The Beatles formed their Northern Music Publishing Company. (now owned by Michael Jackson) in 1963. Their single "Please Please Me" spent its first week at #1 on the U.K. charts. Brian Epstein takes the boys out to dinner to celebrate.

This Bud’s For You- In 1979, Rolling Stone reported that Journey have entered into a sponsorship deal with Budweiser in one of the first instances of what will soon become standard music industry practice.

In 2001, the Sunday Mirror listed the Beatles as the biggest money-earners of 2000. Although they no longer exist, the band pulled in a tidy $50 million.

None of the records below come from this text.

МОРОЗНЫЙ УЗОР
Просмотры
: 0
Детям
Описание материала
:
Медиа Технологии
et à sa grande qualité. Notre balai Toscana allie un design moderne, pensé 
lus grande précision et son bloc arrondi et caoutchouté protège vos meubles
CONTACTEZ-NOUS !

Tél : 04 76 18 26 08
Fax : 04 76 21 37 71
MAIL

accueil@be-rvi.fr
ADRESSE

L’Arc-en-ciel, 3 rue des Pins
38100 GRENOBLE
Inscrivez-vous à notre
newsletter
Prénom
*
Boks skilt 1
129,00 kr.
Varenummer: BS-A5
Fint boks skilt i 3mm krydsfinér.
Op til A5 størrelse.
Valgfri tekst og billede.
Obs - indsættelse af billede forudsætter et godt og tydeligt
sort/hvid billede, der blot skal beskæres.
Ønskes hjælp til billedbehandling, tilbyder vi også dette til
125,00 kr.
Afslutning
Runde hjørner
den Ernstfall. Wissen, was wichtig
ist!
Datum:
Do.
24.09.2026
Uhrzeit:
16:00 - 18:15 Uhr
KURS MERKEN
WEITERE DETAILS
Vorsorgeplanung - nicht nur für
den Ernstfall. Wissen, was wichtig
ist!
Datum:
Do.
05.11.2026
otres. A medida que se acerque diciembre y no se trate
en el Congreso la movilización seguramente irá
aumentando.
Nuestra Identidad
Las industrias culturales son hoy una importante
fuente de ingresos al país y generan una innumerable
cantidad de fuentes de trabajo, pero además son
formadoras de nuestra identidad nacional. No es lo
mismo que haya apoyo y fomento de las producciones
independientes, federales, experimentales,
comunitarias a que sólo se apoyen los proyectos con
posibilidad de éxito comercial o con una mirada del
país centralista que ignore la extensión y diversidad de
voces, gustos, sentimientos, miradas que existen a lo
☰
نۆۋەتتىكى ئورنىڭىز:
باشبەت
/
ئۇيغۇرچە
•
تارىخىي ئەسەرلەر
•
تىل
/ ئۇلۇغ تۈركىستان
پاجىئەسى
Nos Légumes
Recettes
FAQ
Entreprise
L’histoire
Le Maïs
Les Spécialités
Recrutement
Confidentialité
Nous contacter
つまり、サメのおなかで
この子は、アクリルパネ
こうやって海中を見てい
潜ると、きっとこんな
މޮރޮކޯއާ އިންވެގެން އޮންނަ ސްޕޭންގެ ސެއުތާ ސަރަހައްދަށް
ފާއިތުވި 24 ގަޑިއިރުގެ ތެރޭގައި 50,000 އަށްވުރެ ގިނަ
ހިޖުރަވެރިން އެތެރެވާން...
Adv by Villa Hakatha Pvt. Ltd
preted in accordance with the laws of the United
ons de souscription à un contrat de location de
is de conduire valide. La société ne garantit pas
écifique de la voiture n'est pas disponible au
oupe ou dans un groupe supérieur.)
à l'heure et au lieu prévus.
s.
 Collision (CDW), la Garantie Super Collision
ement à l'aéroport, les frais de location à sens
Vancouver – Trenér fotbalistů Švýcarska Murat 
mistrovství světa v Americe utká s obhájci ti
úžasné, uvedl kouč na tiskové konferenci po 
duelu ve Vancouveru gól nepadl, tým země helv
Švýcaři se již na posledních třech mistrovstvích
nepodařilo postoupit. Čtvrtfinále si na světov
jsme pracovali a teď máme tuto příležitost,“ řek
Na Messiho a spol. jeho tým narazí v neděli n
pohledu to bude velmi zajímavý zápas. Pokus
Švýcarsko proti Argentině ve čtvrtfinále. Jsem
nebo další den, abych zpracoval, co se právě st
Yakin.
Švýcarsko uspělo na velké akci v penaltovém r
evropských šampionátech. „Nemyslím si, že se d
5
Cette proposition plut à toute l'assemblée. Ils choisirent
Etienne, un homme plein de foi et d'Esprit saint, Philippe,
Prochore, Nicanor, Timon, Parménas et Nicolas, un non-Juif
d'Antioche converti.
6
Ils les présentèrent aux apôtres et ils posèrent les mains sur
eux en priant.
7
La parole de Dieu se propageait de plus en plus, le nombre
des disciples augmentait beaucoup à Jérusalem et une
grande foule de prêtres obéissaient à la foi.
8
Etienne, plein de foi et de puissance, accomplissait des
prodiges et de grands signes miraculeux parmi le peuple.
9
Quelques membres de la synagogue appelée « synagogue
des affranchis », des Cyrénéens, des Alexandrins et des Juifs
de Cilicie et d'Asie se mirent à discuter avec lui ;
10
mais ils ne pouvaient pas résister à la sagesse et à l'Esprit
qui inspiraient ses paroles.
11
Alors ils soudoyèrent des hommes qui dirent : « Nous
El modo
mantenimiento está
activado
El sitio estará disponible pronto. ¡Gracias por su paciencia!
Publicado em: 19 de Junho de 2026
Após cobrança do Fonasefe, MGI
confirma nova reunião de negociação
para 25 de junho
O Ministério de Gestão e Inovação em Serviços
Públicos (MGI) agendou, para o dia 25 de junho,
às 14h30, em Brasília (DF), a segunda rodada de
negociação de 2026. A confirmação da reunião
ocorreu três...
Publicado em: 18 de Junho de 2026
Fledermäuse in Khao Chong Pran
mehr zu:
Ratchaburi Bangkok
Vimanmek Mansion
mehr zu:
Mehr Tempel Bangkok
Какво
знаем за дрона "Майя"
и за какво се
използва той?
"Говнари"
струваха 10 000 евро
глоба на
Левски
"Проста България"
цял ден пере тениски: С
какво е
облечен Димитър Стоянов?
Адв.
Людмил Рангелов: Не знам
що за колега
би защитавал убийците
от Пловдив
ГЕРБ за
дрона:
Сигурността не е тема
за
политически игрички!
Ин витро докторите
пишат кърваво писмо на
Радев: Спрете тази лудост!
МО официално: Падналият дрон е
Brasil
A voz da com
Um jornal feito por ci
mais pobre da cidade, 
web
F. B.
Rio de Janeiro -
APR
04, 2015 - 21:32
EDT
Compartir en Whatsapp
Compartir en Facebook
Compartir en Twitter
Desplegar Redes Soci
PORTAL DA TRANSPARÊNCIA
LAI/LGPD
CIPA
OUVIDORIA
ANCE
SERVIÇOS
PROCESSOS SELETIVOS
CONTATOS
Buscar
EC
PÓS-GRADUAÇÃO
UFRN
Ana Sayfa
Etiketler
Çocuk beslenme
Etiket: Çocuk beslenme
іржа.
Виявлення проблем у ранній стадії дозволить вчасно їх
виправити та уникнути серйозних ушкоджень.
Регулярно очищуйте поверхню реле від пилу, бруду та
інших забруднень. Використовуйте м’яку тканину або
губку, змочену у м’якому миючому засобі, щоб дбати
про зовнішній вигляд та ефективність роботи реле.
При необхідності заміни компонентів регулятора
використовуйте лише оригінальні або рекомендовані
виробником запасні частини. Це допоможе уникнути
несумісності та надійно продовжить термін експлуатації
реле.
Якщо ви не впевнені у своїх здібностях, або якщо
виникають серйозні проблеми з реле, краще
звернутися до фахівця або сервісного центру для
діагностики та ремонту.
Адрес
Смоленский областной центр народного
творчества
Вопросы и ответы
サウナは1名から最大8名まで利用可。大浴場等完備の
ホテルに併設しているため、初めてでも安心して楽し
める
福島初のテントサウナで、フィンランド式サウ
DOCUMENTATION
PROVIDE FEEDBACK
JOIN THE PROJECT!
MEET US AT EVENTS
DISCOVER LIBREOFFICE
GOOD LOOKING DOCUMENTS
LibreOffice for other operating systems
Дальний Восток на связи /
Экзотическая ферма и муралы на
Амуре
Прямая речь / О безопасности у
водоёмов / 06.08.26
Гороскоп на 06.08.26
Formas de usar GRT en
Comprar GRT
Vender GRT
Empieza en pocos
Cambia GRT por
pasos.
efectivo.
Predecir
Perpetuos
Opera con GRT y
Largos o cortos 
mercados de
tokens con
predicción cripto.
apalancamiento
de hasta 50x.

The Silhouettes topped Cash Box Magazine's Best Sellers Chart in 1958 with "Get A Job" after Dick Clark started playing it on his TV show, American Bandstand. The group got their name from the 1957 song by The Rays, (covered by Herman's Hermits in the 60's) and the inspiration for the tune came from writer Rick Lewis' mother, when she chided her son to "get up in the morning and go out and get a job."

In 1989, a category for Heavy Metal was included at the Grammys Awards for the first time. Metallica performed on stage, but the award went to Jethro Tull. Many audience members booed. Meanwhile, Bobby McFerrin won Record Of The Year and Song Of The Year for "Don't Worry, Be Happy," Tracy Chapman was named Best New Artist and Tina Turner won Best Female Rock Vocal Performance for "Tina Live in Europe."

The film "Don't Knock The Rock," featuring appearances by Alan Freed, Little Richard and Bill Haley, opened at the Paramount Theatre in New York in 1957.

In 1986, Fine Young Cannibals had to postpone their appearance at a Boston nightclub after a tear gas bomb goes off in the venue. They finally came onstage and performed at 2 a.m.